INSTRUCTION.
Rewrite the lines below, changing each "dist" to "distance" and keeping everything else the same.

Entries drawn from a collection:
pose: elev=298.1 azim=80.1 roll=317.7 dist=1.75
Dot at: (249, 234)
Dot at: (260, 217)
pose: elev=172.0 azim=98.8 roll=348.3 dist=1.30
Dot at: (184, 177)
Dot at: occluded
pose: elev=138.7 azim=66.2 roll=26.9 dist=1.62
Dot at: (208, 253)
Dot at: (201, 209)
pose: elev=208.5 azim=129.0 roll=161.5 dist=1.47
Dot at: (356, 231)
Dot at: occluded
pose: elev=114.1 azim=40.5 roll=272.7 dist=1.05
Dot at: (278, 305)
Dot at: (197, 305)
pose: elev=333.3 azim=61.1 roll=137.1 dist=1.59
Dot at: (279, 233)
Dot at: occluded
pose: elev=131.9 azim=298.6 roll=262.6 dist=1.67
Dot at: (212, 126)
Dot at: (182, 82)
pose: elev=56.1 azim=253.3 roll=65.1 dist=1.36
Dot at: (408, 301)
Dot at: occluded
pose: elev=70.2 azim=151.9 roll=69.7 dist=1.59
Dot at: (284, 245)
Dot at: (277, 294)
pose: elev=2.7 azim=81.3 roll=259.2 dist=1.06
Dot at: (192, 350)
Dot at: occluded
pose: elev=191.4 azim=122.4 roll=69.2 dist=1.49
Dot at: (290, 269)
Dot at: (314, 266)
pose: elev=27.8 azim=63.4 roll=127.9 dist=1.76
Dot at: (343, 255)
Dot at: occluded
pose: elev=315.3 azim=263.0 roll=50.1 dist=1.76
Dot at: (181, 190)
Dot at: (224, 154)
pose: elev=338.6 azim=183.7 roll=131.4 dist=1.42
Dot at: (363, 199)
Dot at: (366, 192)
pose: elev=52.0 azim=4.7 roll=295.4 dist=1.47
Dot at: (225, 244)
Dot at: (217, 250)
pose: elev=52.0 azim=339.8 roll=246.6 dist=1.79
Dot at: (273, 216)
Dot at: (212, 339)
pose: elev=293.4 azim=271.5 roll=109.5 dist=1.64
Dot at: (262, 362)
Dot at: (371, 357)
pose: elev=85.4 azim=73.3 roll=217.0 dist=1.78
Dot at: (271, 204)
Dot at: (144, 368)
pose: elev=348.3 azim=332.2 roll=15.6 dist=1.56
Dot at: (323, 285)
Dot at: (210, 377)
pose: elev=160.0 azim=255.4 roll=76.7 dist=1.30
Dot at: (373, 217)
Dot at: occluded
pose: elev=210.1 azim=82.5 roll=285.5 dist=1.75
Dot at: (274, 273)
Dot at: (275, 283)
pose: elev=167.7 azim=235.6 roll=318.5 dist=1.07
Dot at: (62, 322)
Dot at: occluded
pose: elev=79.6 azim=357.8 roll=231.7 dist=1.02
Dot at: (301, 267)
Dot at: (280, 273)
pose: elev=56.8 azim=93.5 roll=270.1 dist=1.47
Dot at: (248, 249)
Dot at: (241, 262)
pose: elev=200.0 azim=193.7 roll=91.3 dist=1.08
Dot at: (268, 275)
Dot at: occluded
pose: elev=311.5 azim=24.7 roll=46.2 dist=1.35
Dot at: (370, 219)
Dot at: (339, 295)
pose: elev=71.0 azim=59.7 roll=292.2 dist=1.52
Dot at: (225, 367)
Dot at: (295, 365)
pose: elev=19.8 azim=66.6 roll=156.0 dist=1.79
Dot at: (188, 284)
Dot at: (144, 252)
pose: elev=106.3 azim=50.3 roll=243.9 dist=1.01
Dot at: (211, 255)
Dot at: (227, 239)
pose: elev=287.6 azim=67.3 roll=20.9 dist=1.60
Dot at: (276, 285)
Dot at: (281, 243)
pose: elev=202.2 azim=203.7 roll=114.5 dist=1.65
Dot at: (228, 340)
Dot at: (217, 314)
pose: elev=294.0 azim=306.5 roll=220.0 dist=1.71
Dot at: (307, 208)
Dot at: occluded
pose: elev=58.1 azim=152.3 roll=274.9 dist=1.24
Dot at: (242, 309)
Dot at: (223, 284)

ANSWER TO THIS TASK.
pose: elev=298.1 azim=80.1 roll=317.7 distance=1.75
Dot at: (249, 234)
Dot at: (260, 217)
pose: elev=172.0 azim=98.8 roll=348.3 distance=1.30
Dot at: (184, 177)
Dot at: occluded
pose: elev=138.7 azim=66.2 roll=26.9 distance=1.62
Dot at: (208, 253)
Dot at: (201, 209)
pose: elev=208.5 azim=129.0 roll=161.5 distance=1.47
Dot at: (356, 231)
Dot at: occluded
pose: elev=114.1 azim=40.5 roll=272.7 distance=1.05
Dot at: (278, 305)
Dot at: (197, 305)
pose: elev=333.3 azim=61.1 roll=137.1 distance=1.59
Dot at: (279, 233)
Dot at: occluded
pose: elev=131.9 azim=298.6 roll=262.6 distance=1.67
Dot at: (212, 126)
Dot at: (182, 82)
pose: elev=56.1 azim=253.3 roll=65.1 distance=1.36
Dot at: (408, 301)
Dot at: occluded
pose: elev=70.2 azim=151.9 roll=69.7 distance=1.59
Dot at: (284, 245)
Dot at: (277, 294)
pose: elev=2.7 azim=81.3 roll=259.2 distance=1.06
Dot at: (192, 350)
Dot at: occluded
pose: elev=191.4 azim=122.4 roll=69.2 distance=1.49
Dot at: (290, 269)
Dot at: (314, 266)
pose: elev=27.8 azim=63.4 roll=127.9 distance=1.76
Dot at: (343, 255)
Dot at: occluded
pose: elev=315.3 azim=263.0 roll=50.1 distance=1.76
Dot at: (181, 190)
Dot at: (224, 154)
pose: elev=338.6 azim=183.7 roll=131.4 distance=1.42
Dot at: (363, 199)
Dot at: (366, 192)
pose: elev=52.0 azim=4.7 roll=295.4 distance=1.47
Dot at: (225, 244)
Dot at: (217, 250)
pose: elev=52.0 azim=339.8 roll=246.6 distance=1.79
Dot at: (273, 216)
Dot at: (212, 339)
pose: elev=293.4 azim=271.5 roll=109.5 distance=1.64
Dot at: (262, 362)
Dot at: (371, 357)
pose: elev=85.4 azim=73.3 roll=217.0 distance=1.78
Dot at: (271, 204)
Dot at: (144, 368)
pose: elev=348.3 azim=332.2 roll=15.6 distance=1.56
Dot at: (323, 285)
Dot at: (210, 377)
pose: elev=160.0 azim=255.4 roll=76.7 distance=1.30
Dot at: (373, 217)
Dot at: occluded
pose: elev=210.1 azim=82.5 roll=285.5 distance=1.75
Dot at: (274, 273)
Dot at: (275, 283)
pose: elev=167.7 azim=235.6 roll=318.5 distance=1.07
Dot at: (62, 322)
Dot at: occluded
pose: elev=79.6 azim=357.8 roll=231.7 distance=1.02
Dot at: (301, 267)
Dot at: (280, 273)
pose: elev=56.8 azim=93.5 roll=270.1 distance=1.47
Dot at: (248, 249)
Dot at: (241, 262)
pose: elev=200.0 azim=193.7 roll=91.3 distance=1.08
Dot at: (268, 275)
Dot at: occluded
pose: elev=311.5 azim=24.7 roll=46.2 distance=1.35
Dot at: (370, 219)
Dot at: (339, 295)
pose: elev=71.0 azim=59.7 roll=292.2 distance=1.52
Dot at: (225, 367)
Dot at: (295, 365)
pose: elev=19.8 azim=66.6 roll=156.0 distance=1.79
Dot at: (188, 284)
Dot at: (144, 252)
pose: elev=106.3 azim=50.3 roll=243.9 distance=1.01
Dot at: (211, 255)
Dot at: (227, 239)
pose: elev=287.6 azim=67.3 roll=20.9 distance=1.60
Dot at: (276, 285)
Dot at: (281, 243)
pose: elev=202.2 azim=203.7 roll=114.5 distance=1.65
Dot at: (228, 340)
Dot at: (217, 314)
pose: elev=294.0 azim=306.5 roll=220.0 distance=1.71
Dot at: (307, 208)
Dot at: occluded
pose: elev=58.1 azim=152.3 roll=274.9 distance=1.24
Dot at: (242, 309)
Dot at: (223, 284)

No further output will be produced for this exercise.